CPD Article Submission Guidelines

To ensure we provide the most relevant and useful information to our members, the OT editorial committee has compiled the following contributor’s guidance detailing what to include in an iO CPD article.

This framework is a suggestion for contributors and we welcome additional content that will be of practical use to our members.

We allocate in the region of 2000-3000 words to OT CPD articles but again, this is for guidance only.

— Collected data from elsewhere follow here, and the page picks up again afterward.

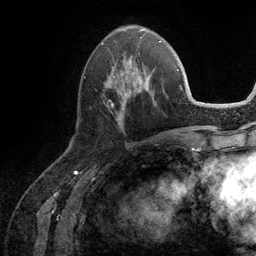
Breast MRI (dynamic contrast-enhanced), one axial slice; position 45 of 134 along the scan axis; cropped to one breast; dynamic contrast-enhanced series, time point 2 of 6 at this slice position (early post-contrast); 3 T; TE 2.8 ms, TR 7.3 ms; 256 × 256 image matrix, field of view 180 × 180 mm. Female patient.
Annotated regions visible in this slice (semi-automatically segmented with operator editing):
- enhancing-tissue mask used for the functional tumour volume (all voxels passing the contrast-enhancement thresholds inside the analysis volume; usually the tumour): bounding box <105,55,157,125> (left, top, right, bottom; pixels)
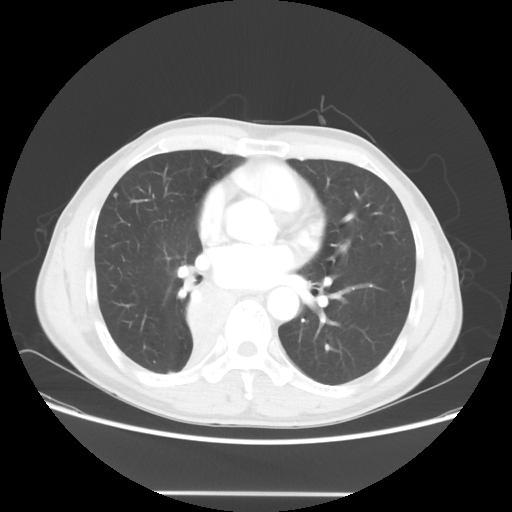
Chest CT, one axial slice; slice 30 of 62 in the series (ordered by position); reconstruction kernel STANDARD; 120 kVp; lung window (W 1500 / L -600 HU); 5 mm slice thickness; 512 × 512 image matrix, field of view 393 × 393 mm. Patient: male, 47 years. From the clinical record (not read from this slice): clinical TNM (as recorded): T2 N0 M0.
Structures marked on this image (bounding box drawn by a radiologist):
- lung tumour (recorded histology: squamous cell carcinoma): box from (x=178, y=276) to (x=228, y=366) px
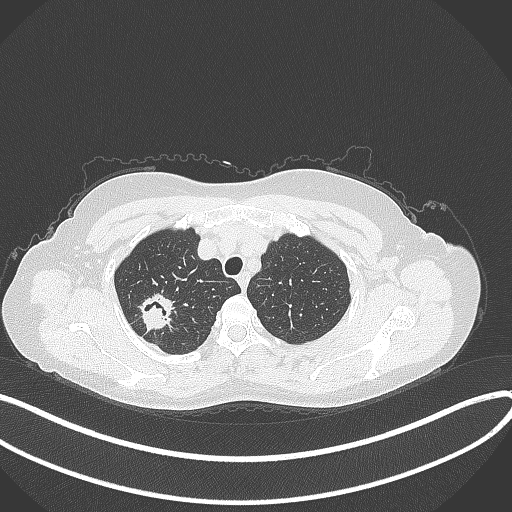
Chest CT, one axial slice; reconstruction kernel B70f; 120 kVp; lung window (W 1500 / L -600 HU); 512 × 512 image matrix, field of view 400 × 400 mm. Female patient, age 50 years. Case-level facts recorded for this patient, not image findings: clinical TNM (as recorded): T1c N0 M0; histopathological grade: G2-3.
Structures marked on this image (rectangle marked by the reading radiologist):
- lung tumour (recorded histology: adenocarcinoma): box from (x=133, y=288) to (x=180, y=336) px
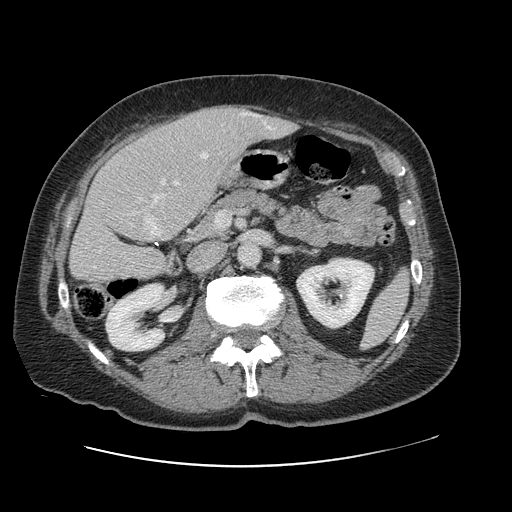
Contrast-enhanced abdominal CT, one axial slice; slice 44 of 138 in the series (ordered by position); 120 kVp; intravenous contrast given; soft-tissue window (W 400 / L 40 HU); 2.5 mm slice thickness; 512 × 512 image matrix, field of view 402 × 402 mm. Case-level facts recorded for this patient, not image findings: patient: male, age 46 years at operation; diagnosis: colorectal cancer liver metastases, imaged before liver resection; multiple liver metastases: no; largest metastasis: 3.3 cm; chemotherapy before resection: no.
Structures marked on this image (expert manual segmentation):
- hepatic veins: bounding box (x1, y1, x2, y2) in pixels: (94, 113, 272, 268)
- liver: (71, 106, 295, 282)
- planned liver remnant (the part of the liver to remain after resection): (71, 137, 195, 283)
- portal vein (with intrahepatic branches): (161, 180, 165, 184)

If you need any assistance or further guidance to draft your article please contact the Communications team, editor@iOsteopathy.org


Introduction to the topic

  • This sets the scene for the topic/subject area
  • What is the issue/condition
  • Who does it affect
  • Include relevant statistics about the condition/incidents  – both nationally and internationally if available and applicable

Relevance to Osteopathy

  • Why is it important for osteopaths to know about this
  • Are you able to map the relevance of this topic to Osteopathic Standards
  • Is it a specialist area or open for general osteopathic practice

Clinical advice and application

  • Assessment –  best practice/evidence based research, any current research about the issue/condition
  • Treatment protocols/techniques – Again supported by best practice/evidence based research and/or guidance
  • Any tools/measures for use with assessment or treatment
  • Safety considerations and red flags

Further information

  • Website links to specialist organisations
  • Links to relevant papers/evidence
  • Courses if further training is required/available
  • We ask that where possible, articles are referenced and that distinction is made between the author’s personal experience and statements of fact informed by evidence
  • Each article will be supported by 10 multiple-choice and/or true/false questions. The answers to these questions should be available in the article and should be provided along with the article

The OT’s CPD articles aim to provide useful, relevant and referenced information that osteopaths can immediately utilise in their practice if faced with the condition or issue.

However, we always recommend that this information and advice is used within the limits of each individual’s knowledge and that they should seek further specialist advice and training if presented with an issue beyond their scope of practice.

The OT Editorial Team reserve the right to work with the author to edit the piece so that it fits with these editorial guidelines. Submission will be taken as permission to reproduce the article in OT, the iO website and other media as seen fit by the OT Editorial Committee. Submission does not automatically guarantee publication.